Sagnol caused a stir with his reply, saying, "The advantage of what I would call the typical African player is that he isn't expensive when you sign him, [he is] a player who is ready for combat, but football isn't just about that. Football is also [about] technique, intelligence. You need a bit of everything.”

Following widespread criticism over his remarks, the Ligue 1 manager attempted to explain himself and duly apologised for his comments in a press conference on Thursday.

"If, by my lack of clarity, or my imperfect semantics, I may have shocked, humiliated or hurt people then I am sorry," he said. "The interpretation that these people may have made does not reflect my way of thinking in any way, or my humanist convictions.

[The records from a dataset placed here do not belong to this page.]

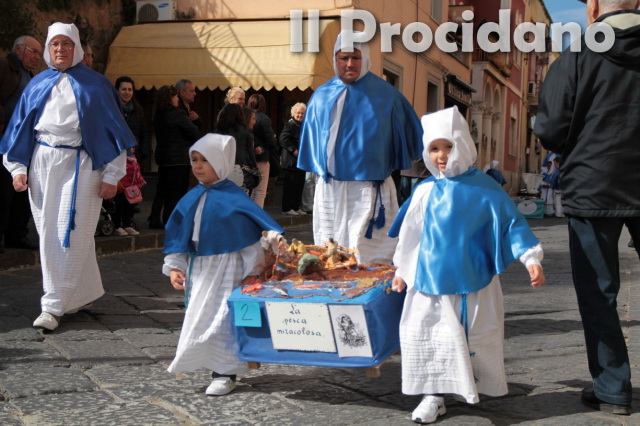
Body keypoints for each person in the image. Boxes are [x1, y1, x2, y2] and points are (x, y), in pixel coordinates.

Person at [389, 107, 545, 424]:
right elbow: (410, 235)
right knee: (432, 334)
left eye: (448, 146)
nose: (441, 155)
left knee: (471, 333)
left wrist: (531, 258)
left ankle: (467, 382)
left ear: (461, 144)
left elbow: (511, 224)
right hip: (429, 281)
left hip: (474, 278)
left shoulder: (484, 188)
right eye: (434, 148)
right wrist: (402, 271)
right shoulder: (424, 191)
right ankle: (433, 395)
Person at [533, 0, 640, 415]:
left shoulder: (577, 52)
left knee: (598, 291)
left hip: (594, 184)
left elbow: (550, 128)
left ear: (594, 8)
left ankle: (612, 387)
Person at [0, 23, 137, 330]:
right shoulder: (37, 84)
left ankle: (52, 304)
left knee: (71, 232)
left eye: (66, 43)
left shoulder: (97, 86)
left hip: (82, 164)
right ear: (48, 48)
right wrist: (18, 168)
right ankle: (82, 293)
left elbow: (112, 134)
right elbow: (20, 128)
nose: (60, 49)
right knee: (49, 231)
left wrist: (112, 175)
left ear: (76, 48)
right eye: (54, 44)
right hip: (43, 162)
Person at [163, 133, 283, 396]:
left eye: (205, 160)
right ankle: (209, 362)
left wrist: (253, 272)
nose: (198, 166)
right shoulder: (191, 198)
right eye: (195, 159)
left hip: (229, 270)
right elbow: (179, 236)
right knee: (201, 317)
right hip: (200, 269)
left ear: (220, 162)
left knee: (224, 319)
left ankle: (225, 372)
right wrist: (175, 266)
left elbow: (251, 240)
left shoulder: (235, 199)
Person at [298, 31, 423, 264]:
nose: (349, 63)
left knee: (370, 255)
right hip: (330, 187)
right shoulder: (321, 96)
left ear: (365, 58)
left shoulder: (387, 96)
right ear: (335, 59)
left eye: (355, 57)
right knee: (330, 251)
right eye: (343, 57)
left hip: (370, 188)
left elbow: (413, 135)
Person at [0, 35, 42, 254]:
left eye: (39, 53)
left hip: (24, 142)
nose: (37, 57)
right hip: (5, 140)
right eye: (33, 51)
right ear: (19, 49)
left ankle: (16, 235)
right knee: (3, 191)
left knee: (22, 191)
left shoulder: (29, 75)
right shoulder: (4, 66)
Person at [151, 85, 200, 226]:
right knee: (176, 192)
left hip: (163, 157)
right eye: (175, 96)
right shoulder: (178, 114)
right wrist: (195, 122)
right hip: (178, 158)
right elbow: (194, 133)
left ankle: (154, 218)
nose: (177, 99)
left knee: (162, 190)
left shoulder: (158, 114)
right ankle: (170, 221)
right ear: (170, 98)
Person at [215, 103, 257, 193]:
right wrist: (255, 170)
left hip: (221, 170)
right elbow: (251, 155)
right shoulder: (246, 134)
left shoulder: (219, 133)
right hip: (240, 169)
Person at [247, 94, 278, 209]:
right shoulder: (264, 119)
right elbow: (270, 139)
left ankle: (250, 215)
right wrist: (274, 139)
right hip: (262, 157)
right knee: (260, 191)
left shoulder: (245, 117)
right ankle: (257, 217)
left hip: (248, 156)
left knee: (252, 191)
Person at [279, 102, 307, 215]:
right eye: (298, 113)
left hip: (300, 161)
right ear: (293, 113)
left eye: (302, 113)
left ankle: (296, 207)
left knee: (299, 185)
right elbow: (283, 139)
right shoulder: (290, 124)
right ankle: (287, 208)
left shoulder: (302, 125)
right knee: (290, 186)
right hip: (291, 161)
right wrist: (293, 149)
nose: (300, 115)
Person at [115, 76, 149, 165]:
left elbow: (144, 133)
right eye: (124, 89)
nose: (127, 92)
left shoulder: (139, 110)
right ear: (117, 91)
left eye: (130, 90)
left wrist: (142, 154)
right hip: (115, 158)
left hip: (134, 158)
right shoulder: (111, 110)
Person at [112, 148, 145, 236]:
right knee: (119, 207)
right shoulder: (118, 157)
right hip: (120, 187)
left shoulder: (133, 159)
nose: (132, 150)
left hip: (130, 187)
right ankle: (117, 226)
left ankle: (126, 225)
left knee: (129, 207)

"When I spoke about the African [player] who is cheaper and ready for combat, I simply meant to talk about the young African player arriving in Europe with all of his will to win, and often to escape from a precarious situation.

“Then, since we were in a debate about football, the intelligence I spoke of was obviously related to tactical intelligence. The forming of young players in Africa, probably because of a lack of financial means, or [lack] of infrastructure, isn't always as complete as what's available in Europe.

"In no way did I mean to talk about an individual's intelligence in the proper sense of the term. Regarding certain accusations of racism, I'm 37 [and] I've spent 32 of them in a football dressing room. I've never had a problem with anyone," the former Bayern Munich and AS Monaco right-back said.

Sagnol’s former international team mate Patrick Viera took to Twitter to condemn Sagnol’s remarks.

"We Africans are once again discredited and offended," Vieira wrote. "Willy is spreading very serious prejudices and cliches about the African football player."

Yet Bordeaux captain and Senegalese international Lamine Sane defended his club coach, insisting he is not racist.

"He doesn't have any twisted ideas,” Sane told French radio. “He believes in all the black players in the team. We believe in him and we hope to go very far with him."